### Exercise description
Report only the number of lines in the records below that contain the word "matching", treating uppercase and lowercase letters as distinct.

Records:

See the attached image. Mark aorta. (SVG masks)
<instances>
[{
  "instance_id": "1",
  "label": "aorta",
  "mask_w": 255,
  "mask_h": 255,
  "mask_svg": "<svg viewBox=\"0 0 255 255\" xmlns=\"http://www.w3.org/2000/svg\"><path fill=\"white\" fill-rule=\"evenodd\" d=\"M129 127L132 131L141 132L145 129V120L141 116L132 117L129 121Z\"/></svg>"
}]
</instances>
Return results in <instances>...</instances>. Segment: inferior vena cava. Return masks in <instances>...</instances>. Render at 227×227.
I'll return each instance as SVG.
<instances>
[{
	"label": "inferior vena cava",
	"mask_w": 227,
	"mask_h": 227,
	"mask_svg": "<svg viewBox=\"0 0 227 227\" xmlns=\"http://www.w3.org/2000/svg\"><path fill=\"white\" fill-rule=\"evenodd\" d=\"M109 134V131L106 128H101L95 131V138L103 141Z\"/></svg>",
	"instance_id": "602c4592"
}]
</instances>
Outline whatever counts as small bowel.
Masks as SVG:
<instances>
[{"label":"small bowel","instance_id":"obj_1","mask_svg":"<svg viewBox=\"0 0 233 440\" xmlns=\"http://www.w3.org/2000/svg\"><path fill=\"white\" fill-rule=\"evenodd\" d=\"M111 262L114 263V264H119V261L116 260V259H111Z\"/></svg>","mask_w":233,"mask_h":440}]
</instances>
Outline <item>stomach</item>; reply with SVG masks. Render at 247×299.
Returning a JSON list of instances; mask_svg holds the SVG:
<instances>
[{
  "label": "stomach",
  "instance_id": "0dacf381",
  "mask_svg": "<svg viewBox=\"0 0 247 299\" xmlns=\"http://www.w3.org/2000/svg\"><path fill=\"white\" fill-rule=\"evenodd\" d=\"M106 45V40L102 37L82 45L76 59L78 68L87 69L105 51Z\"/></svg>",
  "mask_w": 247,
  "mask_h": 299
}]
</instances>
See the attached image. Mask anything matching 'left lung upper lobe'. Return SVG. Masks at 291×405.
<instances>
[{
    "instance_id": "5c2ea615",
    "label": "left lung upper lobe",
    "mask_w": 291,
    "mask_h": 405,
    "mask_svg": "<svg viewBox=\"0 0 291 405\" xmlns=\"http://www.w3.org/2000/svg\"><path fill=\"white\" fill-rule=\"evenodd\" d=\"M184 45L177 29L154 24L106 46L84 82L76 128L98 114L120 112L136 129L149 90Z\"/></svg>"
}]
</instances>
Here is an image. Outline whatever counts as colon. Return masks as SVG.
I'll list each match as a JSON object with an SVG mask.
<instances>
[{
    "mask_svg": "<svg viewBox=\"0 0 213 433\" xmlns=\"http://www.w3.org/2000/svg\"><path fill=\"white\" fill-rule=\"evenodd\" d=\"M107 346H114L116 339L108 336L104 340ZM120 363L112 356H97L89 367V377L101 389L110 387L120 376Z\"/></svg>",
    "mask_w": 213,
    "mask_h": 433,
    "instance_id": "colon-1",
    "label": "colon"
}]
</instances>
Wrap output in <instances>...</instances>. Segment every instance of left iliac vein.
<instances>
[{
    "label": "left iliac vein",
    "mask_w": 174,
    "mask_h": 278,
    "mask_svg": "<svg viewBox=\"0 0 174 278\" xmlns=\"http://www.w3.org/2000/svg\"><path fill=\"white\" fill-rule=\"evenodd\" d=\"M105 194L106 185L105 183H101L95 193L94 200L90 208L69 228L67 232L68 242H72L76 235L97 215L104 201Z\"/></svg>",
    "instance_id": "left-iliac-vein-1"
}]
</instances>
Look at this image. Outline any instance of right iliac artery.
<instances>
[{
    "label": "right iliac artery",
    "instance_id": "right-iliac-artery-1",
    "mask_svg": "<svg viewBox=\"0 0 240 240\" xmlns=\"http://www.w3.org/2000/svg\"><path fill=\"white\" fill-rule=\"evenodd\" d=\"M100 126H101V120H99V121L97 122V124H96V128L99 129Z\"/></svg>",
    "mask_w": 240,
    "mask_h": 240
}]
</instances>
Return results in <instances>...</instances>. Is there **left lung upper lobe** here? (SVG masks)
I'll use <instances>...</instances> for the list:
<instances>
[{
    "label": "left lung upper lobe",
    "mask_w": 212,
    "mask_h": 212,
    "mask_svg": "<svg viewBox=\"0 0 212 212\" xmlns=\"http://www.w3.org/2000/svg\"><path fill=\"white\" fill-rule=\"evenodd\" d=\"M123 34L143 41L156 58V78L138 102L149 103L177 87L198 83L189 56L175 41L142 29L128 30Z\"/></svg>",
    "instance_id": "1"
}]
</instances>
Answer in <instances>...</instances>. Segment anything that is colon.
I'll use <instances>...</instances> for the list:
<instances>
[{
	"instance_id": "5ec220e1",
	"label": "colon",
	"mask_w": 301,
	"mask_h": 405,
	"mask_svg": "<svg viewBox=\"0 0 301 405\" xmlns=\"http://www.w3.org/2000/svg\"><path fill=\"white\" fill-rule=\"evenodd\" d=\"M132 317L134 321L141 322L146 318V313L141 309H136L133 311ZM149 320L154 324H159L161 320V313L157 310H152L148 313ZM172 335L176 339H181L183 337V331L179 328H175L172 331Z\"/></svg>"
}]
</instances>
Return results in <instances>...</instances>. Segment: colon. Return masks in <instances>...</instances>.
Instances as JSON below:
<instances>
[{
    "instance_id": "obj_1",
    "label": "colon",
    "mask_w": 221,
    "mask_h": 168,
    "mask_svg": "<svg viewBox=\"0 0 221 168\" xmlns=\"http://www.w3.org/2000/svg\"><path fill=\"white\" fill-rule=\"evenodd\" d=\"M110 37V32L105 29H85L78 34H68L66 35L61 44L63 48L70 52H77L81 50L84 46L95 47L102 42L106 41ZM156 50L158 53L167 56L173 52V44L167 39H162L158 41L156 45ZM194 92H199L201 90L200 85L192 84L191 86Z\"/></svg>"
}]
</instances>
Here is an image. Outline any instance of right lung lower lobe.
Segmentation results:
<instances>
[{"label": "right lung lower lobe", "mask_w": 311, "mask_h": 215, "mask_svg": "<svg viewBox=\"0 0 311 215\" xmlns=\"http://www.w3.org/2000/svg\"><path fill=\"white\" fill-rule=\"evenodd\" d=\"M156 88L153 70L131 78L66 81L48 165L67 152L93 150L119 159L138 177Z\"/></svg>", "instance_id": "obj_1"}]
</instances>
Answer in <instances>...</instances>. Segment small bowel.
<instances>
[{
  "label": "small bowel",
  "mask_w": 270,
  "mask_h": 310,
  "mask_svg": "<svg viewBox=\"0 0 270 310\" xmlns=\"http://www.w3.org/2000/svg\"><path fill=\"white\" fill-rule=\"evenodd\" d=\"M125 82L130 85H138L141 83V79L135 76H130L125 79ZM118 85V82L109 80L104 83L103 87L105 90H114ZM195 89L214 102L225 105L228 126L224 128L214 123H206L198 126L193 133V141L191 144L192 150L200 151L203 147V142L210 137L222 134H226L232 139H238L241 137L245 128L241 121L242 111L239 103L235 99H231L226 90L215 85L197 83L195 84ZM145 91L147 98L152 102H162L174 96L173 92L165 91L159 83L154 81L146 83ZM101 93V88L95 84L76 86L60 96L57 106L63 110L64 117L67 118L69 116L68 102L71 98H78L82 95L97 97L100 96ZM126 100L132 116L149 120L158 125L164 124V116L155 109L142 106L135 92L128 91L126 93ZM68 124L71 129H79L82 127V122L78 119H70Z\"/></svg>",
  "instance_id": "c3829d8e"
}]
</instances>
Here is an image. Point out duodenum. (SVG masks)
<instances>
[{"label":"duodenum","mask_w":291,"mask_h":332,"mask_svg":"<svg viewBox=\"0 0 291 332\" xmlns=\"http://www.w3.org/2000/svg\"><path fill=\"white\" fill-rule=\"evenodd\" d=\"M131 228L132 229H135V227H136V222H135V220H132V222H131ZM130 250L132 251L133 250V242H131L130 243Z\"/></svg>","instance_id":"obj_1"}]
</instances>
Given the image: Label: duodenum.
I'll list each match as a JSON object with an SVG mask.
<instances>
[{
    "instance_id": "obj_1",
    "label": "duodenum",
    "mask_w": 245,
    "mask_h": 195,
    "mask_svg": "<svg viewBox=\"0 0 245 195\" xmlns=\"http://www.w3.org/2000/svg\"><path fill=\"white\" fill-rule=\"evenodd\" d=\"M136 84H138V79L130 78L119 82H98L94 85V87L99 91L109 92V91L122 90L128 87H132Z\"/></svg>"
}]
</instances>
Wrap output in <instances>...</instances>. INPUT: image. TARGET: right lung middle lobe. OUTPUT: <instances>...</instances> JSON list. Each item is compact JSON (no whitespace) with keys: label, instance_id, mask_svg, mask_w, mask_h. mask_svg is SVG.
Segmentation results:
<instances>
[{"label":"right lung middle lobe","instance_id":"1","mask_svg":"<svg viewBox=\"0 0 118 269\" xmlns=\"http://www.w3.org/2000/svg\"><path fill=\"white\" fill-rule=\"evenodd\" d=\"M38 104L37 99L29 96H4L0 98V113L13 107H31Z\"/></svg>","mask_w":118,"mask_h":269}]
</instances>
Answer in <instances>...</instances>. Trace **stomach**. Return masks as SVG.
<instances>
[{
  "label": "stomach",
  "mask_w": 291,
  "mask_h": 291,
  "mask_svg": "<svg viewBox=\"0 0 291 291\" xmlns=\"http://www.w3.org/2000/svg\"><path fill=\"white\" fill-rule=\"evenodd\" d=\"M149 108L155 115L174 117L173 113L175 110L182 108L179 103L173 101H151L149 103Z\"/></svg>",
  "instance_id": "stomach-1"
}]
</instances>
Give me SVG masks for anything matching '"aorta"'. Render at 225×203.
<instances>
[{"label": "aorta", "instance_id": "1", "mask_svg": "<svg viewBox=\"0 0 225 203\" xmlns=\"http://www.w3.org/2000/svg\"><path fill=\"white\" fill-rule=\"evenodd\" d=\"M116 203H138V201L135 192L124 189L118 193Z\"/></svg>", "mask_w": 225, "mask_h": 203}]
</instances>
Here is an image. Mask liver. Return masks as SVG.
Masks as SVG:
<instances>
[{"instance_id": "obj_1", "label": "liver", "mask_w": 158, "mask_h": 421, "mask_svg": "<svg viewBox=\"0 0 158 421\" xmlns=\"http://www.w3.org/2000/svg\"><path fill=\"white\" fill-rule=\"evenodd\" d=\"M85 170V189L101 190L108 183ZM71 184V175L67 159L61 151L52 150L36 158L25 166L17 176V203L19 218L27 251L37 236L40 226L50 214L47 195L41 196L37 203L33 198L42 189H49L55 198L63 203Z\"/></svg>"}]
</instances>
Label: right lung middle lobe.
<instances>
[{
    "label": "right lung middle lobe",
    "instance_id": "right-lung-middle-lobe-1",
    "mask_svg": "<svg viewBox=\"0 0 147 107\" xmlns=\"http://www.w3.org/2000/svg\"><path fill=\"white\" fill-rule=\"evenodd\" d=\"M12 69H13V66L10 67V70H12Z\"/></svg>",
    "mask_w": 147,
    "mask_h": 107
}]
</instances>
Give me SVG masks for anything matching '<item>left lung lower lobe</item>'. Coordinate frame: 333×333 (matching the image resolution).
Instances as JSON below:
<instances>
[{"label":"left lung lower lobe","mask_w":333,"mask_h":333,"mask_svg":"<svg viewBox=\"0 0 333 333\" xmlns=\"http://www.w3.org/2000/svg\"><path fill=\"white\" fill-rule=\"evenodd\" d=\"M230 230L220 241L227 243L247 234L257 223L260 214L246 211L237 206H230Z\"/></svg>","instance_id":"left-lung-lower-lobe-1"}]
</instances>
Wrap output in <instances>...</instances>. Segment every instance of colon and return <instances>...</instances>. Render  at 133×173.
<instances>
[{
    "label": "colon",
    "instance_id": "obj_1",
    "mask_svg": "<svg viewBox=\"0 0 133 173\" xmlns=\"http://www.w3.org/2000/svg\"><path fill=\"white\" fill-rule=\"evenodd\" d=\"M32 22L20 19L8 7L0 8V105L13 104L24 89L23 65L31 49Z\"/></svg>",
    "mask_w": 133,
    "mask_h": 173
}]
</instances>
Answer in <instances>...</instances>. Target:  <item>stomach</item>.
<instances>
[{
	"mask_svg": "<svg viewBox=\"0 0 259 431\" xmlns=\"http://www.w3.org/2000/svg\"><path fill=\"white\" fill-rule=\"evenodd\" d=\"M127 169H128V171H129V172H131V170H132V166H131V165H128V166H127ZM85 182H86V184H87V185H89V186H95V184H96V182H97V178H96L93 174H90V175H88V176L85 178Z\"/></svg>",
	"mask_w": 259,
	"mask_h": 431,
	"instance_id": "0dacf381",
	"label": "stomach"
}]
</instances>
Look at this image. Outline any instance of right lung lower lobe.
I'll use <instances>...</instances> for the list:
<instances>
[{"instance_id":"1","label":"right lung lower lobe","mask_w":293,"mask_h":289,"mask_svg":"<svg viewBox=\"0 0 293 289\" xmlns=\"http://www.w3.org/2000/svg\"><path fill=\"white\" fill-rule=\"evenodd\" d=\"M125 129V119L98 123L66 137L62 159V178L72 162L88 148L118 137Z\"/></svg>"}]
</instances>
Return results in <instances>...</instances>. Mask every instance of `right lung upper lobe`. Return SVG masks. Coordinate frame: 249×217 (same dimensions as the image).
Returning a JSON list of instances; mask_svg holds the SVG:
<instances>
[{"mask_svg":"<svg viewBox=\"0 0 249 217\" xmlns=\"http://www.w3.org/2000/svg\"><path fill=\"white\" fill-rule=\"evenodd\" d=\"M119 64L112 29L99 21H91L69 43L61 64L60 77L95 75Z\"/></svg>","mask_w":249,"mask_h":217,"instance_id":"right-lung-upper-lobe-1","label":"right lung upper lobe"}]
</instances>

### Task output
3